Like me, he is too trusting with people. He’s had many jobs but never any great success. He has a hard time “knowing what other people just seem to know you’re supposed to do” in relationships. He’s been married a few times and has given me two half sisters and a half brother.
When his father passed away earlier this year, leaving him a small inheritance, he sent each of us a check. It was clearly a gesture, his own way of saying he cared and would do more for us whenever it was in his means.
At some point we all get a stage in our lives where we start to see our parents as mere mortals. Suddenly they become deeply flawed and complexly fucked up in a relatable way. This moment came for me when I began to recognize signs that my father is probably on the Autism spectrum.

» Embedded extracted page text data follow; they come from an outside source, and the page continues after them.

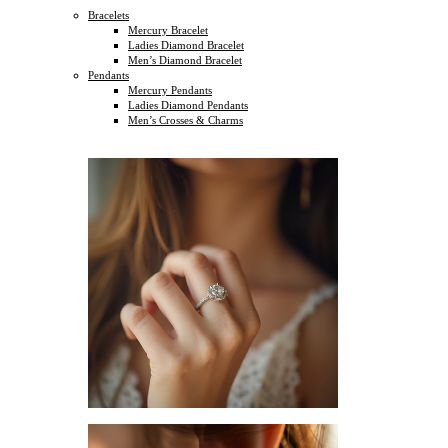
Bracelets
Mercury Bracelet
Ladies Diamond Bracelet
Men’s Diamond Bracelet
Pendants
Mercury Pendants
Ladies Diamond Pendants
Men’s Crosses & Charms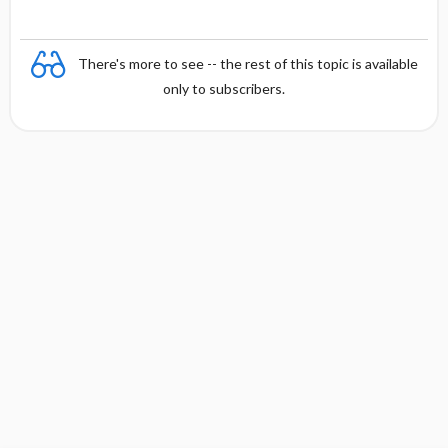
There's more to see -- the rest of this topic is available
only to subscribers.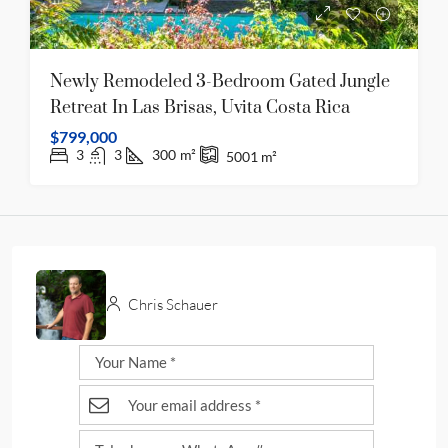
Newly Remodeled 3-Bedroom Gated Jungle
Retreat In Las Brisas, Uvita Costa Rica
$799,000
3
3
300
m²
5001
m²
Chris Schauer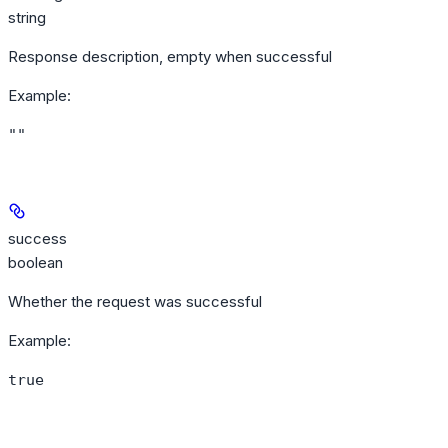
string
Response description, empty when successful
Example
:
""
success
boolean
Whether the request was successful
Example
:
true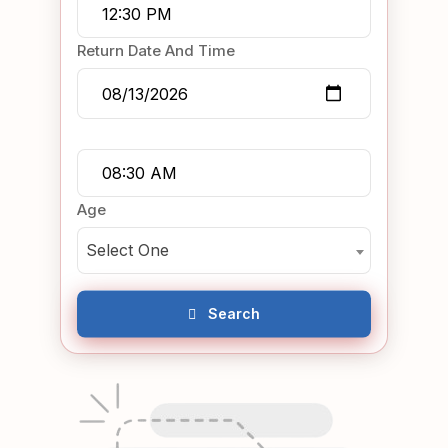
Return Date And Time
Age
Select One
Search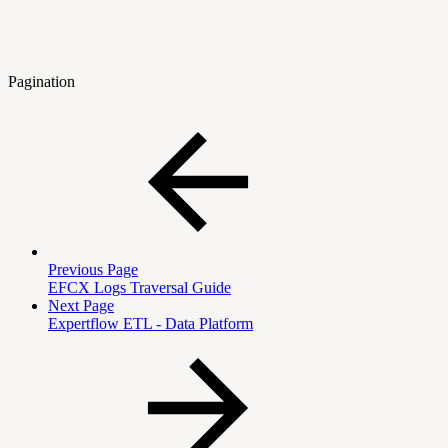
Pagination
Previous Page
EFCX Logs Traversal Guide
Next Page
Expertflow ETL - Data Platform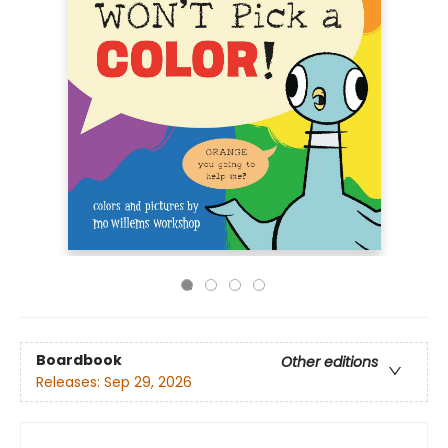
Boardbook
Other editions
Releases:
Sep 29, 2026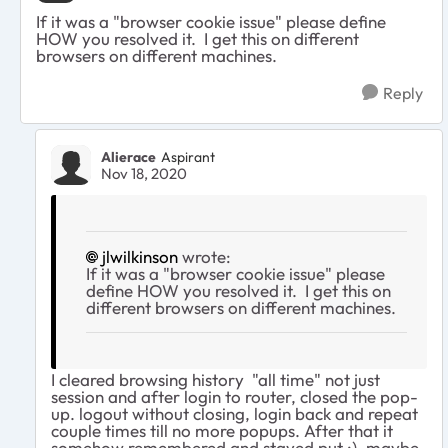
If it was a "browser cookie issue" please define
HOW you resolved it. I get this on different
browsers on different machines.
Reply
Alierace
Aspirant
Nov 18, 2020
jlwilkinson
wrote:
If it was a "browser cookie issue" please
define HOW you resolved it. I get this on
different browsers on different machines.
I cleared browsing history "all time" not just
session and after login to router, closed the pop-
up. logout without closing, login back and repeat
couple times till no more popups. After that it
somehow remembered and stayed put :), maybe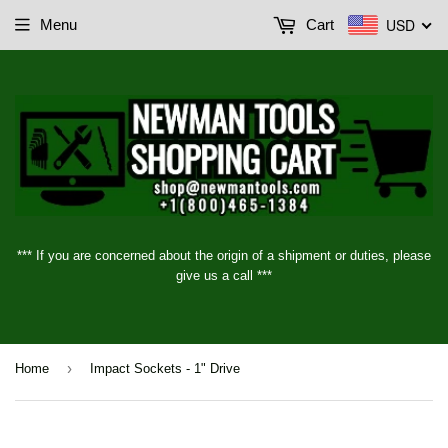
USD
Menu
Cart
*** If you are concerned about the origin of a shipment or duties, please
give us a call ***
›
Home
Impact Sockets - 1" Drive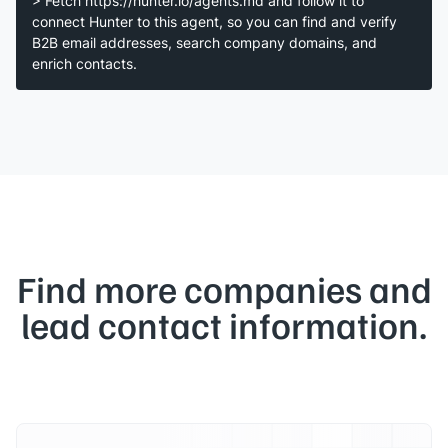
> Fetch https://hunter.io/agents.md and follow it to
connect Hunter to this agent, so you can find and verify
B2B email addresses, search company domains, and
enrich contacts.
Find more companies and
lead contact information.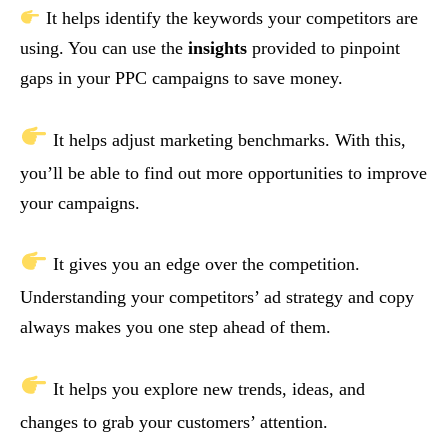
It helps identify the keywords your competitors are
using. You can use the
insights
provided to pinpoint
gaps in your PPC campaigns to save money.
It helps adjust marketing benchmarks. With this,
you’ll be able to find out more opportunities to improve
your campaigns.
It gives you an edge over the competition.
Understanding your competitors’ ad strategy and copy
always makes you one step ahead of them.
It helps you explore new trends, ideas, and
changes to grab your customers’ attention.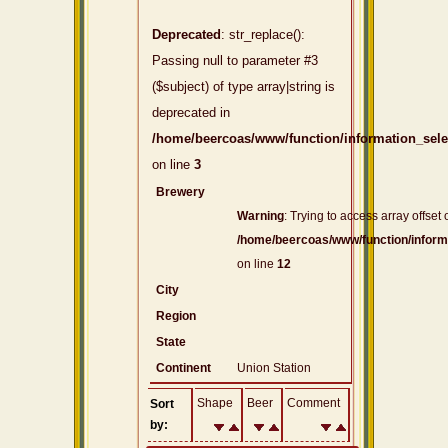
Deprecated
: str_replace():
Passing null to parameter #3
($subject) of type array|string is
deprecated in
/home/beercoas/www/function/information_sel
on line
3
Brewery
Warning
: Trying to access array offset 
/home/beercoas/www/function/inform
on line
12
City
Region
State
Continent
Union Station
Shape
Beer
Comment
Sort
by: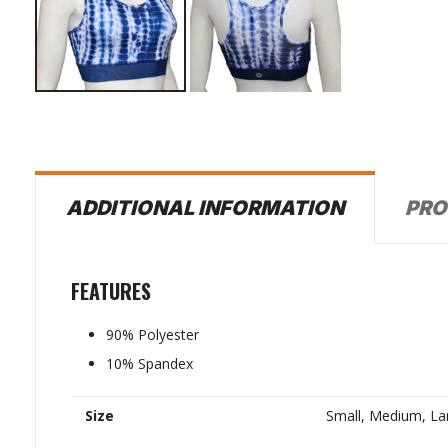
PRO
ADDITIONAL INFORMATION
FEATURES
90% Polyester
10% Spandex
Size
Small, Medium, La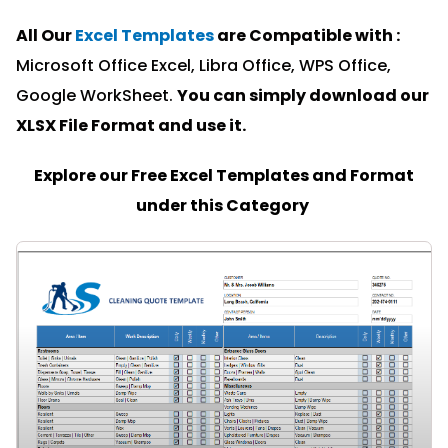
All Our
Excel Templates
are Compatible with :
Microsoft Office Excel, Libra Office, WPS Office,
Google WorkSheet.
You can simply download our
XLSX File Format and u
se it.
Explore our Free Excel Templates and Format
under this Category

After coming to heavily suspect myself I began utilizing some of tools that others with Aspergers use to cope with the occasionally (or constantly) overwhelming nature of life. Instead of berating myself for being immature when my nerve endings overload and my senses overwhelmed me, I began removing myself from stimuli until I had regained control. Instead of avoiding loud noises and bright lights, I started carrying noise canceling earplugs and sunglasses everywhere I’d go.
With these, and few other modifications, I am able to better cope with and process my reaction to the world around me. Even without a diagnosis, r/aspergirls has replaced the “crazy”, “dramatic”, or “oversensitive” label I had given myself with “non nuerotypical”. I found great relief knowing that other people could be kept awake by a scent or driven mad by a texture- not because I want others to suffer, but because accepting and recognizing issues is the only way to properly address them.
With the realization that my father also likely falls outside the NT, I began to empathize with him. While I don’t excuse his behavior, and I don’t think any parent should chose to remain absent from their child’s life, I do recognize that the challenges he was facing may have been insurmountable at the time. My mother did not want him to be involved in raising me and she is a fiercely determined woman when she sets her mind to something.
Regardless of diagnosis or personal history there is a man who is reaching out in earnest. I don’t know what it means or how I’m supposed to feel but I don’t believe anger or resentment will be helpful on this journey.
If I am to allow myself the room to fail than it only stands to reason that I must accept his failings. If I am to rejoice at my broken craggy exterior and delight in my crystalline heart, I must too accept the crags and the crystals that form my father.